• List of tasks:
A) In the xanomeline–trospium titration text, give back word for word the passage that starts at the words "- Faster titration" and ends after the words "in the pooled EMERGENT trials.".
B) According to the xanomeline–trospium titration text, how many participants were in the phase 4 safety population?

──────── Page excerpt ────────

NEI Congress 2025 | Colorado Springs, CO
Exploring Titration Strategies for a First-in-Class Non-Antipsychotic Therapy
Dose titration is an important consideration when initiating any new therapy for schizophrenia. Unlike traditional dopamine receptor–blocking antipsychotics, xanomeline–trospium (X/T) represents the first non-antipsychotic medication approved by the U.S. Food and Drug Administration for the treatment of schizophrenia in adults. Acting through selective muscarinic receptor modulation rather than dopamine antagonism, X/T offers a new treatment pathway and, notably, does not carry the boxed warning required for all antipsychotic drugs. By pairing a dual M1/M4-preferring muscarinic receptor agonist (xanomeline) with a peripherally restricted antagonist (trospium chloride), X/T leverages central muscarinic activation while minimizing peripheral cholinergic side effects.
Background and Rationale
In the pivotal EMERGENT-1, -2, and -3 trials, X/T was titrated rapidly to its target dose and demonstrated robust efficacy with predictable, transient cholinergic AEs such as nausea and vomiting, which typically peaked early and lasted on average between 4 and 20 days.
To determine whether a slower titration schedule might improve tolerability, a subsequent phase 4, inpatient, open-label study evaluated the incidence, onset, and duration of procholinergic and anticholinergic treatment-emergent adverse events (TEAEs) across different titration speeds and maximum dose levels.
Methods
The phase 4 study (NCT06572449) enrolled adults aged 18–65 years with stable schizophrenia symptoms (PANSS ≤80, CGI-S ≤4). All participants were washed out of prior antipsychotic medication before initiating X/T.
Two titration approaches were assessed:
- Slower titration to a maximum dose of 100 mg/20 mg twice daily (BID)
- Faster titration to 125 mg/30 mg BID, with optional down-titration based on tolerability
Safety results were compared with pooled data from the acute EMERGENT-1, -2, and -3 trials (n = 331), which used rapid titration to reach the same target doses.
Results
The phase 4 safety population included 173 participants, while 331 were included from the pooled EMERGENT trials. Across studies, most participants were male, Black or African American, and in their mid-40s. Mean PANSS scores, by max dose 100/20mg and 125/30mg respectively, were 62.3/65.9 in the phase 4 study and 97.4/100.3 in the pooled EMERGENT trials.
Overall, 64.5% (phase 4) and 68.6% (pooled EMERGENT) of participants experienced ≥1 TEAE, nearly all were mild or moderate in severity. The most common procholinergic events were nausea and vomiting, while constipation and dyspepsia were the most frequent anticholinergic events.
Importantly, slower titration did not reduce the incidence or severity of cholinergic events. Instead, participants who remained at 100 mg/20 mg BID experienced higher rates and longer duration of first incidence of nausea compared with those titrated more quickly to 125 mg/30 mg BID. In both the phase 4 and pooled EMERGENT datasets, the peak incidence of cholinergic events occurred early, typically during transition to the 100 mg/20 mg dose, then declined over time regardless of titration speed.
Conclusions
Slower titration of xanomeline–trospium did not improve tolerability and, in some cases, prolonged cholinergic side effects. These findings challenge conventional titration strategies and suggest that achieving the target dose (125 mg/30 mg BID) promptly may be optimal.
Because xanomeline–trospium represents a first-in-class, non-antipsychotic treatment for schizophrenia, its initiation and titration strategy differ from dopamine receptor–blocking agents. The distinct muscarinic mechanism, combined with the absence of an antipsychotic boxed warning, positions X/T as a novel option for patients and clinicians seeking an alternative approach to managing schizophrenia symptoms.

──────── Available data ────────

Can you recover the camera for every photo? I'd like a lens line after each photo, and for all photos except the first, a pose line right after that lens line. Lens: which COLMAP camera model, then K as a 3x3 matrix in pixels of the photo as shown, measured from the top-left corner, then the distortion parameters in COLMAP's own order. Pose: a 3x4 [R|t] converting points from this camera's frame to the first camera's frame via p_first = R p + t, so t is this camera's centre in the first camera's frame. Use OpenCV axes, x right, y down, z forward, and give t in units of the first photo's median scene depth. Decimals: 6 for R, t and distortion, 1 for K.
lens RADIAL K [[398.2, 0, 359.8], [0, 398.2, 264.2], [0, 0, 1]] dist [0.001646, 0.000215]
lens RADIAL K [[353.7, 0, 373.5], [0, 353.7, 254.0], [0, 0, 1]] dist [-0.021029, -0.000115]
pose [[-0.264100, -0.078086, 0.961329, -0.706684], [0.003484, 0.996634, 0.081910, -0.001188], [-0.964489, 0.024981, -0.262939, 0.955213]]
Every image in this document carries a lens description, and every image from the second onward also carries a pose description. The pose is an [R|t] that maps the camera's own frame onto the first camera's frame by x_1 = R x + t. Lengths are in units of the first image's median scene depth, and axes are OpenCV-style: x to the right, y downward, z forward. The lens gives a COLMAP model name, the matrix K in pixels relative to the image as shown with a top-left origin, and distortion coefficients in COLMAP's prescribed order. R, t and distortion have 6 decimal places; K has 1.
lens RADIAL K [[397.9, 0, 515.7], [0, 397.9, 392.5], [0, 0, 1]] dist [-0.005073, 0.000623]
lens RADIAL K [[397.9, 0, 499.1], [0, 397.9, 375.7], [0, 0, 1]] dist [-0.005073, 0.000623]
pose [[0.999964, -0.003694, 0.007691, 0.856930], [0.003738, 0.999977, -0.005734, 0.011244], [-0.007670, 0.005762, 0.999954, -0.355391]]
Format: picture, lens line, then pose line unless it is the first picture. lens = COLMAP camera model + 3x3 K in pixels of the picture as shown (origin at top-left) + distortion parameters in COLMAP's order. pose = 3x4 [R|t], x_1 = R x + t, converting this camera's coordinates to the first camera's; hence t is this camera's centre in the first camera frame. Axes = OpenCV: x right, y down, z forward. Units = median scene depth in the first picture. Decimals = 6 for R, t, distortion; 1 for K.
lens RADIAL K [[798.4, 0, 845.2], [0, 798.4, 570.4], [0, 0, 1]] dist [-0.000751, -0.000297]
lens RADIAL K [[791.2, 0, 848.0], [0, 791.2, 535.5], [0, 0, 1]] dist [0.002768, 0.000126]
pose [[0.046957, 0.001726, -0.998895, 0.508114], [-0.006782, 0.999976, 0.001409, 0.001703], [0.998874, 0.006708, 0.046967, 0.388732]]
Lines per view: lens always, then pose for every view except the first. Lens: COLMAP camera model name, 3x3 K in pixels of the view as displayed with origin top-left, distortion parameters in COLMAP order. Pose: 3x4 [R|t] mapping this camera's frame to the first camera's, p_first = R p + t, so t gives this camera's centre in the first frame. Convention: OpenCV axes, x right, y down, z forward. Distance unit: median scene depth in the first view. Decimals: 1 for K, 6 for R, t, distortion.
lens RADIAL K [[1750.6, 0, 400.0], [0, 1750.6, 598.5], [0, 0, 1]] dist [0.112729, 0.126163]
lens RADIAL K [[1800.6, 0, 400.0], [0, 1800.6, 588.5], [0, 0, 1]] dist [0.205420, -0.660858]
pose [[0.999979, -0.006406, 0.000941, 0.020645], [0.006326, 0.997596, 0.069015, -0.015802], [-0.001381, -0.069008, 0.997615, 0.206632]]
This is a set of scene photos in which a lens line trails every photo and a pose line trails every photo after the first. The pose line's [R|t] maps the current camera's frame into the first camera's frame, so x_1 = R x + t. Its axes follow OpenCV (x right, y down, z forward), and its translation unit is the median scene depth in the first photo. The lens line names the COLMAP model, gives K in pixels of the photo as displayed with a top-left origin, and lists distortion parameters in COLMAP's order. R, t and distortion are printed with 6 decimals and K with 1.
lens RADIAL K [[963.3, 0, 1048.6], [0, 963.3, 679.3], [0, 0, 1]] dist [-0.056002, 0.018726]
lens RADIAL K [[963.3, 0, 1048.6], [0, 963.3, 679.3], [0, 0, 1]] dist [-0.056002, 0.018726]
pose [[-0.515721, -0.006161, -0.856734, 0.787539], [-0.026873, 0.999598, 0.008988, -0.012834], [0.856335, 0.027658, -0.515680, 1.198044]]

────────

• Outputs by task:
A)
- Faster titration to 125 mg/30 mg BID, with optional down-titration based on tolerability
Safety results were compared with pooled data from the acute EMERGENT-1, -2, and -3 trials (n = 331), which used rapid titration to reach the same target doses.
Results
The phase 4 safety population included 173 participants, while 331 were included from the pooled EMERGENT trials. Across studies, most participants were male, Black or African American, and in their mid-40s. Mean PANSS scores, by max dose 100/20mg and 125/30mg respectively, were 62.3/65.9 in the phase 4 study and 97.4/100.3 in the pooled EMERGENT trials.

B) 173 participants.